Trapped in a Data Silo? Check out Cloudera DataFlow
Decades ago, Caesars Palace spent millions to erect a flashy, elevated moving sidewalk to snare tourists off the Las Vegas Strip and into the casino. With dramatic music, dancing statues and other attention-grabbing enticements, the gaudy entrance played out more like a Disney attraction than a pedestrian pathway.
When it was time to leave, though, tourists discovered that the iconic gambling resort didn’t invest a dime to upgrade the exit. So they still had to hike out on foot.
CIOs are hip to the resort’s technique. It’s top of mind every time a data scientist or business analyst comes to them, demanding the latest machine learning tool or visualization package. Because they understand that, like the foot traffic on Caesars’ sidewalk, data invariably flows in one direction. Extricating is another matter entirely.
Indeed, for all the promise of working with any data anywhere in the hyper-scalar age, data silos are just as prevalent as ever.

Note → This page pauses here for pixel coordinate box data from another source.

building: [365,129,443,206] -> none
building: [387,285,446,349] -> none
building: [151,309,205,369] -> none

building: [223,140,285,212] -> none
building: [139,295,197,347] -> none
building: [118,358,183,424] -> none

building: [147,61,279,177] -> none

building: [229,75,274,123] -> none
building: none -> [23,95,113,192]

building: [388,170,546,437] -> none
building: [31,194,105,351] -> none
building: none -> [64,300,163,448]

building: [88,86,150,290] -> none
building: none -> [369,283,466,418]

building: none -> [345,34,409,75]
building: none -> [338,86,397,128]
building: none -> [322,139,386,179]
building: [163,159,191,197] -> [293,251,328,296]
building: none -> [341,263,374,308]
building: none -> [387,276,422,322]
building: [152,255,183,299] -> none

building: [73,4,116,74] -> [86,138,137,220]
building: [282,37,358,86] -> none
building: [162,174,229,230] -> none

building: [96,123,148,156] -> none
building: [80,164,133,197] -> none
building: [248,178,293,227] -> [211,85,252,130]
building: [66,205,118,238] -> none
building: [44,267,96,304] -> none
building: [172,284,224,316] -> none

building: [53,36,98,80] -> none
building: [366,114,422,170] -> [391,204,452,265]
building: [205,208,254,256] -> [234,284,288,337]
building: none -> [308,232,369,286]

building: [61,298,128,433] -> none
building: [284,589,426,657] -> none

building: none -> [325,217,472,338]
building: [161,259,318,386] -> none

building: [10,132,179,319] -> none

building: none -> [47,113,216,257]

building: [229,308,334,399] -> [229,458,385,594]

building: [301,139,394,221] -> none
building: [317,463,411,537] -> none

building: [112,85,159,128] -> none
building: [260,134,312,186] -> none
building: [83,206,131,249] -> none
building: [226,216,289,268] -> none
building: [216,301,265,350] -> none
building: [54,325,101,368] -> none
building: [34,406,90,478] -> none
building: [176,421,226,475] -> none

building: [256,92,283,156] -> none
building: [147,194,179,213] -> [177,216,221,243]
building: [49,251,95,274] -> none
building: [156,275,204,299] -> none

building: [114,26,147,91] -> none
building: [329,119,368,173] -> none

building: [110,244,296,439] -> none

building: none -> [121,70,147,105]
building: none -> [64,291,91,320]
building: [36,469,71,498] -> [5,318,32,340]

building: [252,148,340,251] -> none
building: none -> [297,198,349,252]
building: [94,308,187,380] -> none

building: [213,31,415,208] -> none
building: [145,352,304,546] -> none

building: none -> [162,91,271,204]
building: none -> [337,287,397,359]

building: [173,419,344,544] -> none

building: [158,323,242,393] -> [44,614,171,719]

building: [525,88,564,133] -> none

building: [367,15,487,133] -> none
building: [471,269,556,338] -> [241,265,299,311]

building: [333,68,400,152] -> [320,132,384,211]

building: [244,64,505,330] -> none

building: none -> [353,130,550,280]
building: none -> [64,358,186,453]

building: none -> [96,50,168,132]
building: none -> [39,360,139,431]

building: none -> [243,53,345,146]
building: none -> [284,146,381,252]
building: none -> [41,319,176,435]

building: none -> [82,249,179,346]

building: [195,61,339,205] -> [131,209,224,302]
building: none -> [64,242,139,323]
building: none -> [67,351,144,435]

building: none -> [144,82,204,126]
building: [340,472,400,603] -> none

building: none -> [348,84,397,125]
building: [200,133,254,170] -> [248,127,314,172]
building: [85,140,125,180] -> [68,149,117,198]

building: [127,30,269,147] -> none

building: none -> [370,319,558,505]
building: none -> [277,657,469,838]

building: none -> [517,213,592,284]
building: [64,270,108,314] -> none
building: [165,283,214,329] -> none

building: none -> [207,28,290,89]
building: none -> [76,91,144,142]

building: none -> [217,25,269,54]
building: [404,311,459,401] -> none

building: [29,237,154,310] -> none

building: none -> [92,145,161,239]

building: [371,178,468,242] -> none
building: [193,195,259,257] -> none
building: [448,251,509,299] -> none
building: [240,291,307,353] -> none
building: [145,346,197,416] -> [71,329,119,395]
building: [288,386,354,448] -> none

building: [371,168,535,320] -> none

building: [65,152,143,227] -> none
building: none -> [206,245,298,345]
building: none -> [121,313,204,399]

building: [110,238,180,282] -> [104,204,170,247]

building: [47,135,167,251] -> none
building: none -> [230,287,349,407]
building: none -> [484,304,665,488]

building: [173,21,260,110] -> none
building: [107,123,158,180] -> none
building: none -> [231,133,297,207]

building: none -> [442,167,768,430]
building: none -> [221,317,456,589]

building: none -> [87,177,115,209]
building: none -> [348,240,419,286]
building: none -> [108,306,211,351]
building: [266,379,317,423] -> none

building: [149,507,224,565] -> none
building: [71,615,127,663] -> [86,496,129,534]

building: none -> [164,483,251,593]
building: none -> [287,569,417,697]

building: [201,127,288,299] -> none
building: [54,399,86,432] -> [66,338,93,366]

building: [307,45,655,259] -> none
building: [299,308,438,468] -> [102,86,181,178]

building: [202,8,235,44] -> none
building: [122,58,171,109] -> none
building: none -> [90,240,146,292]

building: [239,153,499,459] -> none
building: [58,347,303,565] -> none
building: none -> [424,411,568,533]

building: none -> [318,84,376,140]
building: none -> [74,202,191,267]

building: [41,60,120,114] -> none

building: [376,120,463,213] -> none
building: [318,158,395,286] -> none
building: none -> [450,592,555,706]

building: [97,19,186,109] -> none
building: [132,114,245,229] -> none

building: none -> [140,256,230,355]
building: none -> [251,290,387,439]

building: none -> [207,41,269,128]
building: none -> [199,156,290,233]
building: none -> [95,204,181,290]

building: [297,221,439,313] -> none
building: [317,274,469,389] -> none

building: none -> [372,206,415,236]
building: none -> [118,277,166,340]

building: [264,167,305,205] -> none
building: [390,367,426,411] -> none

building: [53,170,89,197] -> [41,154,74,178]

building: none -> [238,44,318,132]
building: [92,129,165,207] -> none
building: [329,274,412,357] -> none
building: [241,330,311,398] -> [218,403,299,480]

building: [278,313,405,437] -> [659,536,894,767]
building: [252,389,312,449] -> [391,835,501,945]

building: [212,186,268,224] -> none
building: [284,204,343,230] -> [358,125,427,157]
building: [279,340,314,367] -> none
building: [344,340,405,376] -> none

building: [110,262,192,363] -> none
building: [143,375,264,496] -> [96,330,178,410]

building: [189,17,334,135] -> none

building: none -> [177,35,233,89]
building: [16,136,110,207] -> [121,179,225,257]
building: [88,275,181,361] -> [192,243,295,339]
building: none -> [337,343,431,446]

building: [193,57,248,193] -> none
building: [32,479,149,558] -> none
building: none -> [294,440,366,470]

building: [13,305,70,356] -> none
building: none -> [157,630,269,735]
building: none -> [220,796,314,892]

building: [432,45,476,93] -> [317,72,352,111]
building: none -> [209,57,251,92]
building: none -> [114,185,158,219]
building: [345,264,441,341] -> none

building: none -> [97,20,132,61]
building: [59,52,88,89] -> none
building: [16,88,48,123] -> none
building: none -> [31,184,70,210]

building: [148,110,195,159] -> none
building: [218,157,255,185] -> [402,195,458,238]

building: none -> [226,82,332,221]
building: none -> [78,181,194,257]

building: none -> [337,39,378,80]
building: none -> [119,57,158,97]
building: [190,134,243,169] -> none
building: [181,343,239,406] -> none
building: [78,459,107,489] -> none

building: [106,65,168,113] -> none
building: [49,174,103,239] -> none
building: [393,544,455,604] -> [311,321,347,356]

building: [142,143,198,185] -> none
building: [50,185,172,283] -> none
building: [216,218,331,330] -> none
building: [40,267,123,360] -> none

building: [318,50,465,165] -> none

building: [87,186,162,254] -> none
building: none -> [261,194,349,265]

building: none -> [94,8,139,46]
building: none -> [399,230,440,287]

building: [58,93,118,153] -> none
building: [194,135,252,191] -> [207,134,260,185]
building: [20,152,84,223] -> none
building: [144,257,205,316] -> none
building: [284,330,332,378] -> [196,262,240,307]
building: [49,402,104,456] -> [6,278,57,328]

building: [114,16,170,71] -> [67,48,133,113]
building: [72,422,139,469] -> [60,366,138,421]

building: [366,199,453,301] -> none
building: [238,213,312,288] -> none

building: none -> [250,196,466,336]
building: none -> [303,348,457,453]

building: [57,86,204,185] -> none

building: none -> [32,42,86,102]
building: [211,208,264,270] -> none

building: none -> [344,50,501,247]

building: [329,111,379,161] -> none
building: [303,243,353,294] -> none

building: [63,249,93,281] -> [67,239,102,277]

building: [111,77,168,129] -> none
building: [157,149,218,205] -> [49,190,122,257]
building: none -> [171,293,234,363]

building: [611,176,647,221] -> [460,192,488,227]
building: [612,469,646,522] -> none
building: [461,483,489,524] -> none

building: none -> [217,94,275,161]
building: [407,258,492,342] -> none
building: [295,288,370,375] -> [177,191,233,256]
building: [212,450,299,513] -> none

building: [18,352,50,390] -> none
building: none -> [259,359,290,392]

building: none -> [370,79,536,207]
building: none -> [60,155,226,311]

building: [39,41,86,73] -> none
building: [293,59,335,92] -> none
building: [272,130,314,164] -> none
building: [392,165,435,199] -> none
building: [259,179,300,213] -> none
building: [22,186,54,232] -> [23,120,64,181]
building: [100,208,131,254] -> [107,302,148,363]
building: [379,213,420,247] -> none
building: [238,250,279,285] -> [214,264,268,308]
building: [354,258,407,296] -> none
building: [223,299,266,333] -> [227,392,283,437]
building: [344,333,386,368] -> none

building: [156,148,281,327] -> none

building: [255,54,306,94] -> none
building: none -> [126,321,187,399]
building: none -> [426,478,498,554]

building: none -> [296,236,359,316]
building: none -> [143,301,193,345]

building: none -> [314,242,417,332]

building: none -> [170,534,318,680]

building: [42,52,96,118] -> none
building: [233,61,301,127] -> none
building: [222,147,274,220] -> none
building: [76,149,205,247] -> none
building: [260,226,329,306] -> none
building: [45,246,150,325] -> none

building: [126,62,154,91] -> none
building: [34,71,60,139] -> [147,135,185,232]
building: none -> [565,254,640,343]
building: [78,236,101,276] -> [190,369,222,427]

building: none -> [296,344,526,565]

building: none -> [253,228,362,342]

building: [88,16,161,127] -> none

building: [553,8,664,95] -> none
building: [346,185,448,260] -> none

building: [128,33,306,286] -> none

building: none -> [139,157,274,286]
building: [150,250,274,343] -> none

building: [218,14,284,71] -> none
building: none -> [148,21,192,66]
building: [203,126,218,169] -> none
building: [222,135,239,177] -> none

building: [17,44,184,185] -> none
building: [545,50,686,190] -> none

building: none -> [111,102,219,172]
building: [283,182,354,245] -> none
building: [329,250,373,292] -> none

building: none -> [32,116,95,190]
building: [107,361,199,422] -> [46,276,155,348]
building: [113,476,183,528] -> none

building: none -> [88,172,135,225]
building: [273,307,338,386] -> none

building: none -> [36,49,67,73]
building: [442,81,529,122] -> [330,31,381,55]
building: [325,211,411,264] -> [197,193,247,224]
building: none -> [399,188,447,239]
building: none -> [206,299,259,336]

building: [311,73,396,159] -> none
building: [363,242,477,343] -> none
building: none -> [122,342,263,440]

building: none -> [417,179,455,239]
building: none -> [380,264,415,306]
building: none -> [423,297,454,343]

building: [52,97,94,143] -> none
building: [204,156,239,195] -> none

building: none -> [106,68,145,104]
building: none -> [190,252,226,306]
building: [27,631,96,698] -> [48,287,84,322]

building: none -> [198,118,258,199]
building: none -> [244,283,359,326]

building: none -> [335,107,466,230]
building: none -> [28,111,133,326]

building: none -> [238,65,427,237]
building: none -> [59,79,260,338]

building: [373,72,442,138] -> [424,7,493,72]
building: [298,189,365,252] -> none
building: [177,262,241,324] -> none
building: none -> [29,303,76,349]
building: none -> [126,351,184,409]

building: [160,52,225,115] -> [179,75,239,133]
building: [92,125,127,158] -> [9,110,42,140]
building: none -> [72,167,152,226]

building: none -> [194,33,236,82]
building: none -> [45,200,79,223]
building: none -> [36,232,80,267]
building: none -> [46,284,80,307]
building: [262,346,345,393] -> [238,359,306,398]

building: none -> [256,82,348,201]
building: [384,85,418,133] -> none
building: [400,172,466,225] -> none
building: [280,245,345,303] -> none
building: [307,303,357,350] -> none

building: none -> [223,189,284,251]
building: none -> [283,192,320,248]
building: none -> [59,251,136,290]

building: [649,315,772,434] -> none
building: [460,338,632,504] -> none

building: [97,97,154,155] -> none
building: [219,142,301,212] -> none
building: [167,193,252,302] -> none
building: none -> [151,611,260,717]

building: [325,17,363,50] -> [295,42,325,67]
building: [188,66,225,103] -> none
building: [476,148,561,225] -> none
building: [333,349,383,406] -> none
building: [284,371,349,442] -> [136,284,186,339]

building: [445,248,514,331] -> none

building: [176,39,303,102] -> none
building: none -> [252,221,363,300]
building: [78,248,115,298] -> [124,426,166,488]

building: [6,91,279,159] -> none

Arguably by design.
Which is why it’s so refreshing to see more and more enterprises adopt Cloudera DataFlow to incorporate disparate data sources into their business analytics and data science projects. It’s a no-code/low-code data service that gives folks the power to pull in any data set, set it up once and then run with it.
At first blush, that might sound to CIOs like one of the many alluring proclamations that coax businesses to hop onto a one-way data path. Hard to blame them for being suspicious. Lots of cloud-native services boast that they can tame data, no matter the format or location.
“The user experience is seamless,” claims one. Our service “allows data consumers to seamlessly access the data products,” declares another. And a third says it “enables a seamless and secure data experience.”
Cloudera DataFlow is different. Because it is just as straightforward, for example, to set up a point-of-sale stream to flow into Cloudera Data Platform, or CDP, as it is to point it into a data warehousing point solution like Snowflake.
With DataFlow as the foundation, in fact, there are already more than 450 customer-requested connectors available that businesses can use to quickly aggregate data from different formats and locations for specific workloads.
Many of the available connectors don’t even move data into or out of other Cloudera services. One DataFlow connector routes data from Confluent Cloud into Snowflake. Another moves information from AWS’ S3 into Microsoft’s Azure Data Lake Storage.
The list of available traffic routes is growing precipitously, as Cloudera accommodates customer requests for more connectors. DataFlow is now supporting data from cloud-native services like Dropbox, HubSpot, Spotify and Salesforce. And the latest connector automates flows from Salesforce into S3 or Azure ADLS.
DataFlow does more than facilitate data traffic between far-off waypoints. For example, it can also help enterprises save money by restricting on-demand resources. Without DataFlow automation, businesses risk poor performance from under-provisioning or unnecessary cost overruns by allocating too many resources.
One-way moving walkways on the Las Vegas Strip have all but disappeared. For its part, Caesars Palace shut down its signature pathway a decade ago, and removed it a few years later during renovations that made the resort more accessible from the street. The same could happen someday in cloud-native services, as the demand for egress that’s as seamless as ingress forces providers to respond. In the meantime, business analysts and data scientists should consider Cloudera DataFlow to help ensure they can work on the data they need, wherever they need it.